Прошла осень, прошла зима (зимой они долбили выбранный грунт в порошок, наклеивали ярлычки и скучали), проходила весна, переползая и уже переламываясь на лето. Павел Алексеевич жил с поварихой Джамилей, их и было здесь трое, три человека, затерявшихся в тайге и уже не замечающих, как идет день за днем. Мощная, коротконогая татарка Джамиля опрятно и вкусно готовила. Павел Алексеевич, как и бывает, незаметно для самого себя просто и по-таежному молча сошелся с ней. Джамиля была грубовата, ворчлива, но не без нежности, — жить с ней было можно, и Павел Алексеевич жил.

Был у них фургончик, больше ничего; просыпались они обычно под боевитые крики Аполлинарьича. Старичок уже с утра чувствовал себя подвижником и сипло выкрикивал:

— Подъем!.. Пора осваивать — здесь миллиарды лежат под ногами, миллиарды!..

И еще кричал:

— Здесь самый передний край — здесь всем тайгам тайга!

Подгоняя, и сам спешил, нервически дергался. Глуховатый, он кричал чуть ли не в ухо Павлу Алексеевичу, который уже вздрогнул, уже сел и протирал заспанные глаза:

— Быстрей! Ты бабник и лентяй! Надо копать, копать — планета ждет, черт бы тебя побрал!

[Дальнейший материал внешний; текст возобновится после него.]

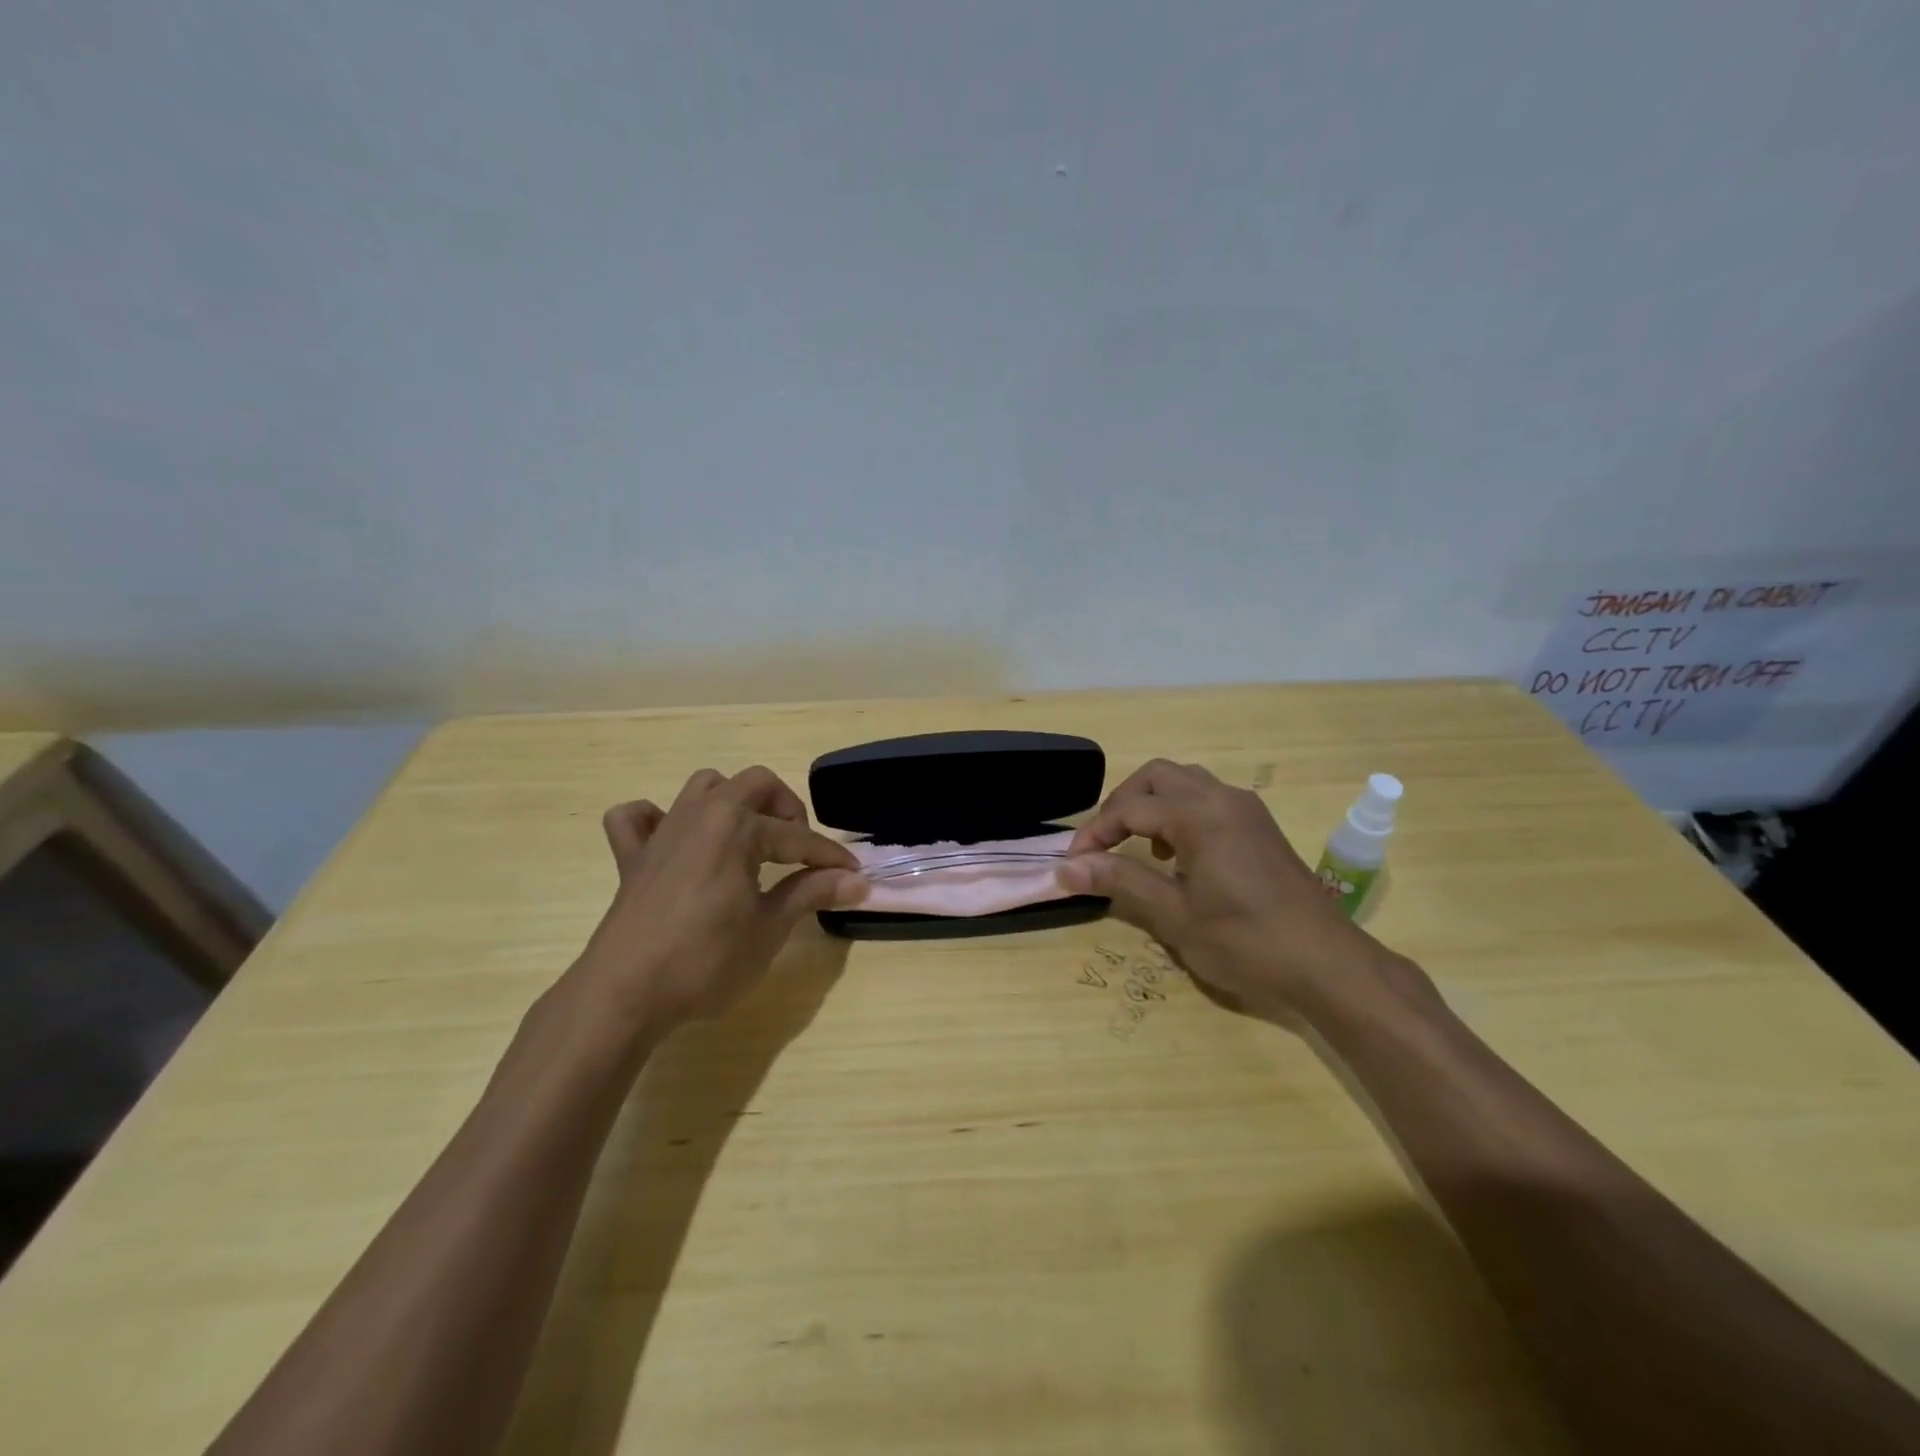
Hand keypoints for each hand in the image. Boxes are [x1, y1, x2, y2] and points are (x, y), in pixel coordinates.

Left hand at [571, 766, 863, 1034]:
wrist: (624, 993)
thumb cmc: (705, 960)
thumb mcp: (769, 928)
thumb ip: (811, 893)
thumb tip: (857, 881)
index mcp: (738, 827)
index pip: (797, 837)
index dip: (829, 856)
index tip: (854, 874)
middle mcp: (702, 814)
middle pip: (755, 784)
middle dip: (786, 810)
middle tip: (798, 850)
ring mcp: (663, 832)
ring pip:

Посмеиваясь, Павел Алексеевич наспех ел. Они не умывались, они сразу же шли и копали колодцы. Аполлинарьич, возрасту вопреки, копал как остервенелый: не считая и не желая считать времени, он копал, пока не садилось солнце. Не один и не два раза старичок в трудах своих так увлекался, что Павлу Алексеевичу приходилось в темноте искать его по истошным крикам или даже вытаскивать, выволакивать его из глубокого колодца, ибо зарывшийся в землю Аполлинарьич самостоятельно вылезти в ночной тьме уже не мог. Чем старик кончит, было ясно и просматривалось вперед уже сейчас. Павел Алексеевич сбрасывал ему вниз конец веревки, а тот ею обвязывался, придерживая в руках лопату, кирку и мешочки с грунтом. «Тяни, собака! — кричал Павлу Алексеевичу фанатичный старик. — Тяни, мать твоя колхозница! Тяни сильней! Тайга слабаков не любит!» Но, в общем, они жили уступчиво и мирно, если не считать тех нехороших дней, когда Павел Алексеевич заболевал, потому что старик сам никогда не болел и в болезни не верил.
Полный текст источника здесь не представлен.